Apprenticeships for Small Window Fitting Companies

If you're turning work away, running 60-hour weeks, or watching lead times slip because you can't find a reliable fitter, you're not alone. UK construction needs around 41,200 extra workers every year to 2030, and the fenestration trade has been shrinking for years: glaziers, window fabricators and fitters fell from 54,100 to 34,400 between 2005 and 2024, while over 1,100 installer roles were advertised at a single point in time (CITB Construction Workforce Outlook; The Glazine, citing Building Our Skills and ONS).

The uncomfortable detail in that second figure: filling a vacancy by hiring from another firm doesn't shrink the gap, it just moves it. Growing your own is one of the few ways to add capacity that doesn't depend on someone else losing a fitter.

Why apprenticeships beat hoping the right bloke turns up

Recruitment is expensive and unreliable in a trade this short of people. An apprentice isn't free labour on day one, but over 18 months they become someone who fits the way your firm works, on your products, with your customers. That matters more than it sounds when every mis-measure and snagging callback comes from someone who learned on a different system.

There's also a formal route built for this trade. The Level 2 Fenestration Installer apprenticeship (ST0743) covers exactly what you'd want someone learning on site: measuring, installing windows and doors across PVC-U, aluminium, timber and composite, Building Regulations, glazing orientation, and safety glass requirements. It runs around 18 months and ends with an independent assessment (Skills England, Fenestration Installer standard). You're not inventing a training programme from scratch.

What the funding actually looks like

For most small firms, the numbers are better than people assume. Non-levy employers pay 5% of training and assessment costs and the government covers the rest, up to the funding band maximum. On a £5,000 programme, that's £250 from you and £4,750 from government. For apprentices aged 16 to 21 at the start of training, training costs can be fully funded (GOV.UK, apprenticeship funding).

There's also a £1,000 employer payment when you take on an eligible apprentice, typically aged 16 to 18, or 19 to 24 with an education, health and care plan or care experience. That helps with the early costs: PPE, travel, the weeks before they're genuinely useful on site.

Check the current rates and rules on GOV.UK before you commit, because funding bands and incentives do change. The point is that training cost is rarely the blocker for a small installer; structure and time on site are.

Retention is the return most owners underestimate

The payoff isn't just filling a seat now. It's keeping someone who already knows your jobs, your suppliers and your standards. Research from the Institute of Student Employers found 61% of apprentices were still with their original employer five years after completing their programme (ISE).

Compare that with recruiting externally in a market where over a thousand installer roles were open at once. Every external hire is a auction against your competitors. An apprentice who stays is capacity you've built that nobody can poach without starting again from zero.

Where apprenticeships go wrong (and how to avoid it)

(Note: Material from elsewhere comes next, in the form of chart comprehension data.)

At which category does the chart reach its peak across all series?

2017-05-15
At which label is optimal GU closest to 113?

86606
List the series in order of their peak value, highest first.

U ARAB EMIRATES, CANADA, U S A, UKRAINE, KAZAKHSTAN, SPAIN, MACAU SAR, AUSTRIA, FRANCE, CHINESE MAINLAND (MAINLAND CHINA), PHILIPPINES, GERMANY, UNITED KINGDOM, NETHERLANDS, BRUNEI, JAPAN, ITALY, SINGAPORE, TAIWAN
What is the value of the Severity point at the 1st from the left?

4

Most failed apprenticeships in small fitting firms share the same cause: the apprentice spends six months holding the ladder and sweeping up, then leaves because they've learned nothing and you've gained nothing. That's not an apprenticeship problem, it's a structure problem.

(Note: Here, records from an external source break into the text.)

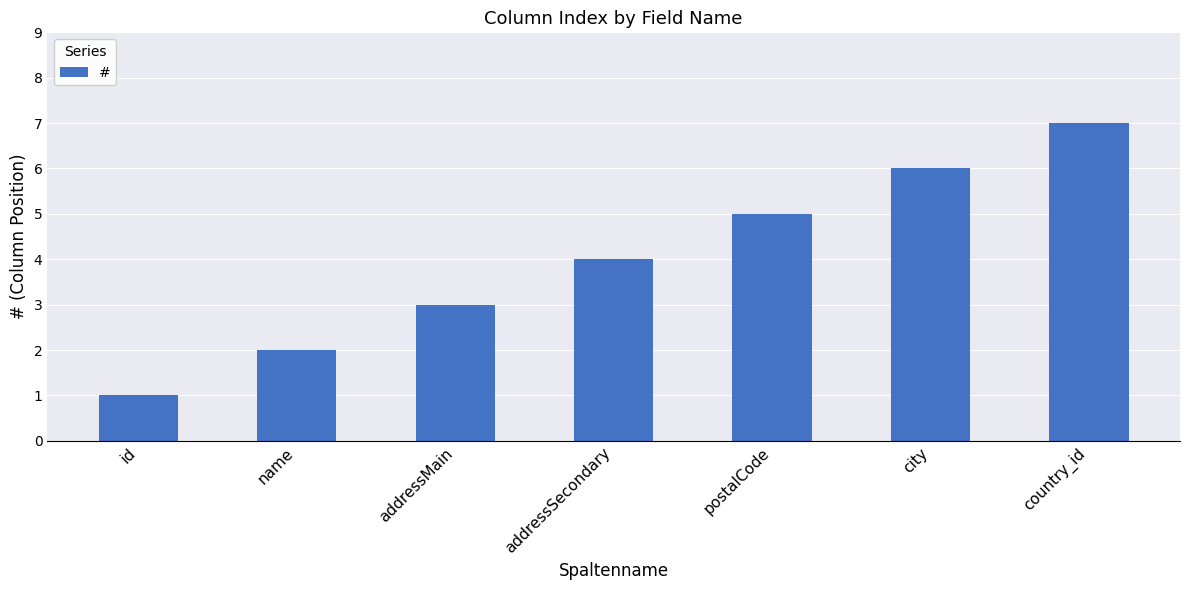

Reading left to right, list all the values displayed in this chart.

id=1	name=2	addressMain=3	addressSecondary=4	postalCode=5	city=6	country_id=7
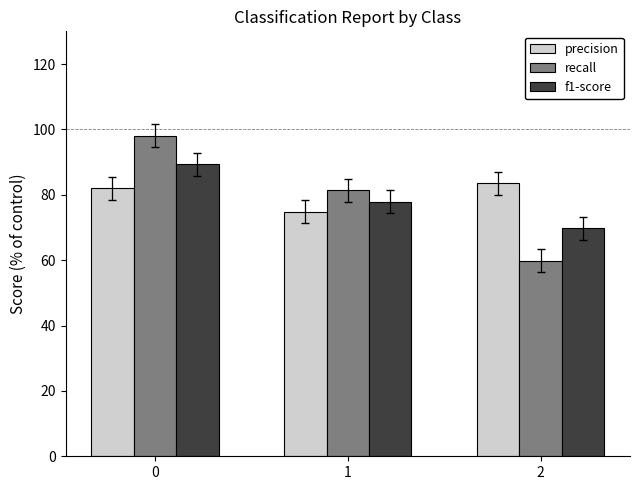

What is the average value of the recall series?

79.7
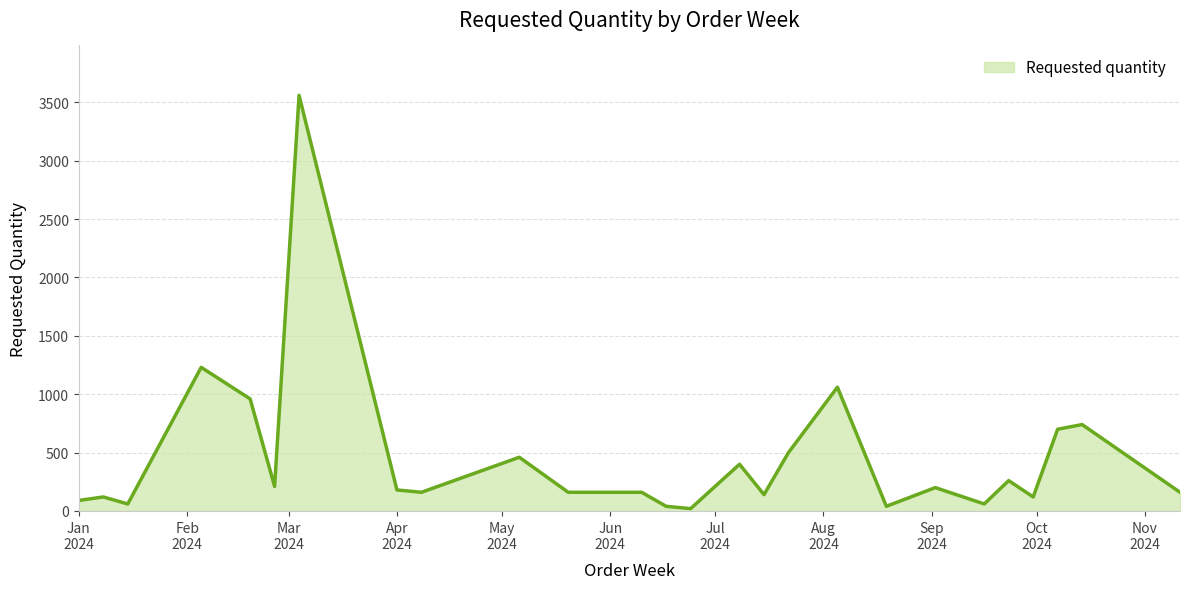

What is the greatest value displayed?

3560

Treat it like any other job on your board:

  • Week one to four: site safety, tool familiarisation, observing surveys and installs, learning how you measure and record.
  • Month two to six: supervised tasks with a clear checklist: packing, sealing, assisting on straightforward replacements.
  • Month six onwards: increasing responsibility on jobs they've seen before, with sign-off from a named mentor.

Write the progression down. Assign a mentor who gets time to teach, not just someone the apprentice follows when it's convenient. Tie training tasks to real jobs so they're learning on work you're being paid for, not abstract exercises.

This is where organising the business properly pays off. If jobs, checklists and training steps live in one system, your apprentice has a clear path and you can see whether they're progressing or stalling. FitterPal keeps jobs, tasks and progress on one record so an apprentice isn't an afterthought slowing the van down, they're a planned part of how the week runs. Pair that with sensible scheduling so mentor time is booked, not squeezed in between jobs.

Where to start

If you're already at capacity and can't spare a mentor, fix that first or wait until you can. An apprentice without supervision is a liability, not an investment.

If you can spare the time, find a training provider for the Fenestration Installer standard, check your funding position on GOV.UK, and identify one experienced fitter who'll own the mentoring. Start with one apprentice, get the structure working, then scale.

The skills gap isn't going to fix itself, and hiring your way out of it mostly reshuffles the same small pool. Growing your own takes longer upfront and pays back for years.